When the Uttar Pradesh government cracked down on slaughter houses, Haryana was badly cut up.



Sumedha Sharma in Gurugram & Shahira Naim in Lucknow

When the Uttar Pradesh government cracked down on slaughter houses, Haryana was badly cut up. There were rumours about the meat industry crashing in Haryana or people fearing a major spike in meat prices. It’s been two months, and nothing much has changed. Small and big meat shops function as usual with prices being more or less the same. This ‘lack of impact’ from the evident decreased supply has raised many questions: there could be hundreds of ‘illegal’ slaughter houses being run in the state.

“Please don’t call us illegal as we are khandani kasai. All that I know is slaughtering a cow is illegal. In which city of India do you have meat being brought from swanky slaughter houses? It’s us who slaughter animals clean and sell them. I have a shop here in my village,” says ‘A’ (name withheld on request) as he walks inside his one-room slaughter house in his modest accommodation in Ferozpur Jhirka.

Two goats are tied near the room awaiting his son to come and slaughter them as part of his ‘training’ to join the family business. Quiz him about the latest guidelines and he laughs: “All this is tamasha. For centuries people have depended on us for meat and will continue to do so for years to come.” 

He says he has heard of the new guidelines: one cannot slaughter an animal in front of others , and the 12 steps of disposing of the slaughter waste. “The registration is a tedious process. If you try to stick to them, it will cost us lakhs of rupees and around five years for a shop to be legal,” he says.

This shop is among over 500 such slaughter houses situated in Mewat, Sohna, Palwal and Baadshapur. These thrive with the collusion of transporters, animal-selling agents, hotels and unlicensed retail chains. “We are regularizing the meat sale in Gurgaon. Anybody selling meat will not just have to get a licence but also display it. We have rejected many applications for non-compliance of orders. We are also formulating a mechanism to crack down on these home-operated slaughter houses,” says Gurgaon MC Commissioner V Umashankar. 

As the Gurgaon civic body claims to have already started the process by acquiring land in Rozka Meo, the stakeholders wonder what happened to the 2014 plan of the state government to open a multistory slaughter house. For the record, the plan was shelved after persistent resistance from residents of Sector 37 where the proposed abattoir was to come up.

Meanwhile in UP…

Lucknow: Rehana (50) of Purqazi in Muzaffarnagar did not cook the traditional mutton pulao for Eid. “The lynching of Junaid over meat just a few days ago had scared me so much that I did not want to send to get mutton.”  Similarly, Sara in Lucknow had to limit the non-veg dishes. Her neighbourhood meat shop offered only one-and-a-half kg of mutton and two chickens per customer. For the first time she stood in a queue to get her share of mutton and chicken paying much higher rates for both.

The situation is more or less the same everywhere in the state: supplies have shrunk and prices have skyrocketed.

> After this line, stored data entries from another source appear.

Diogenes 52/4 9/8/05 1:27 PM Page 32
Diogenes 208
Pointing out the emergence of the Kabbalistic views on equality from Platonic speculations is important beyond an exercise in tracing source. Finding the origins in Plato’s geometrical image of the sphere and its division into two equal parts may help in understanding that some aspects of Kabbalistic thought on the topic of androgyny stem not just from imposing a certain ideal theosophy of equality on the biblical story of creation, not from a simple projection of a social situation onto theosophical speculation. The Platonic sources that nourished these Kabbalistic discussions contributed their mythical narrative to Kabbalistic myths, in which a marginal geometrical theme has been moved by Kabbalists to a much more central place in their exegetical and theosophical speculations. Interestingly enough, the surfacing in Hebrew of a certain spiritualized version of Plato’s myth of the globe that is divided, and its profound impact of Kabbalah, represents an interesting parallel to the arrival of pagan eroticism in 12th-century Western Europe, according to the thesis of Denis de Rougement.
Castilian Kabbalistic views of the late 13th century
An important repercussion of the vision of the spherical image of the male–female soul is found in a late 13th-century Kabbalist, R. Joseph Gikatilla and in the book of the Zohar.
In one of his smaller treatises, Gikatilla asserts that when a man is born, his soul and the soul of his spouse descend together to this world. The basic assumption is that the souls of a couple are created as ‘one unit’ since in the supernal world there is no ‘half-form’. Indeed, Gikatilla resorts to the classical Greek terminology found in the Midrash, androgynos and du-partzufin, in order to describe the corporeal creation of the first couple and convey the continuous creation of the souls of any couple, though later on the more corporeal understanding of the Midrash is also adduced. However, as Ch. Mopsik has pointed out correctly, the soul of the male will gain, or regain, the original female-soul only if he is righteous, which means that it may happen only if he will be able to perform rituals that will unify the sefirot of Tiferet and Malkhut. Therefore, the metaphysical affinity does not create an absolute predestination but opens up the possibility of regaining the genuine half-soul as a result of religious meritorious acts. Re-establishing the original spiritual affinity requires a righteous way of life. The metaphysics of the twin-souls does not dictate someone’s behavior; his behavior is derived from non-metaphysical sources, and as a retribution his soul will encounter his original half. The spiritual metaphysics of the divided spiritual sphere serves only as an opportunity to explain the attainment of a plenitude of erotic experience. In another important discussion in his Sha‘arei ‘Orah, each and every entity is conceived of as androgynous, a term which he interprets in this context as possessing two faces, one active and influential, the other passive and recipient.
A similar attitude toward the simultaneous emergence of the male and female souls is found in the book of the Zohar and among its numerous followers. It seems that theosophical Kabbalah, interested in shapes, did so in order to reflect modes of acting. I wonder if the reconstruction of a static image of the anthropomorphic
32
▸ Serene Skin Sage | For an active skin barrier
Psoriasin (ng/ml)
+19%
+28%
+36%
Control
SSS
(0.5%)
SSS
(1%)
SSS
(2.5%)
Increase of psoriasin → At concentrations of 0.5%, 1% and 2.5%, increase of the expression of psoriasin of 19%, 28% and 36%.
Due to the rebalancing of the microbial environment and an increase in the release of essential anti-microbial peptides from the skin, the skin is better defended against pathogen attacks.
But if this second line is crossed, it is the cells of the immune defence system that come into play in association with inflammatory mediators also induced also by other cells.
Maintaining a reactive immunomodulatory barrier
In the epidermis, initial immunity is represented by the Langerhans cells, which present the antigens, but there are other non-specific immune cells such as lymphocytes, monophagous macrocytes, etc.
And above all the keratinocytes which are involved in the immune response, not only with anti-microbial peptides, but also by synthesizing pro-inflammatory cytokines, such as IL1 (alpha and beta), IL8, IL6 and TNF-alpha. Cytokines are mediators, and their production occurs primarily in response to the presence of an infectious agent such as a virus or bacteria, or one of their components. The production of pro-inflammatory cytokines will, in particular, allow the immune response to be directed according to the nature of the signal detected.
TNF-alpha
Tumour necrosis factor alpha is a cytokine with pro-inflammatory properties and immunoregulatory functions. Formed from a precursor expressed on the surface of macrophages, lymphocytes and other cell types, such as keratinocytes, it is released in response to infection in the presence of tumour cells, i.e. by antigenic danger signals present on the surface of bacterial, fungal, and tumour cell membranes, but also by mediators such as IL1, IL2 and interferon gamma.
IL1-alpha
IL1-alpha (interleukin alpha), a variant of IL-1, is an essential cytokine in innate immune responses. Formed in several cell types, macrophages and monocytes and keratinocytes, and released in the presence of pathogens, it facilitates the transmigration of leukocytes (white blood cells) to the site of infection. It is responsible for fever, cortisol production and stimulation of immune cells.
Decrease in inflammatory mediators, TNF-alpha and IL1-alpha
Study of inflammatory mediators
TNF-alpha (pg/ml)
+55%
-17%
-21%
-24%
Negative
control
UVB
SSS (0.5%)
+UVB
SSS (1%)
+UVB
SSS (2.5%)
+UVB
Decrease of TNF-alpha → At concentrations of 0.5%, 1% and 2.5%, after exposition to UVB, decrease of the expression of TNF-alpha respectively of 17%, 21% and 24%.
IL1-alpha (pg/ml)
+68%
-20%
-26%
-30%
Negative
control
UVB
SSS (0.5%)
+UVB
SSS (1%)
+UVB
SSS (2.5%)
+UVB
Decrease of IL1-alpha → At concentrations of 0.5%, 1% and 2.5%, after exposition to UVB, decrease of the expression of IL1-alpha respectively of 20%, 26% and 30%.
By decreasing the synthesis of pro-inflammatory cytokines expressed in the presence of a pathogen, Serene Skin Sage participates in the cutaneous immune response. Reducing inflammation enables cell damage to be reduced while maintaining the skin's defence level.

According to Shahabuddin Qureshi, president of the Qureshi Welfare Foundation (the association of meat shop owners of UP), the daily demand in Lucknow is about 2.5 tons or about 25 quintals of mutton. But only one ton or 10 quintals is available. 

Immediately after the ban around March 23 the famous Tunday Kebabi was severely hit. Their oldest joint in Chowk serving only buffalo kebabs temporarily closed down. It reopened in a few days serving chicken kebabs which didn’t taste anything like the ‘original’ and cost double than the previous rates. This is despite the High Court rapping the state government in two interim orders. Various meat sellers and exporters associations have gone to court challenging the state government’s decision. Despite the court’s interim orders, not a single licence has been renewed, says Lucknow’s designated officer of the Department of Food Safety and Drug Administration, Dr Shashi Pandey. “How can we renew the licence when they do not fulfill the basic requirement of operating out of slaughter houses,” says Dr Pandey.

She admits that even a city like Lucknow has no legal slaughter house after the only one under the municipal corporation closed down under orders of the National Green Tribunal.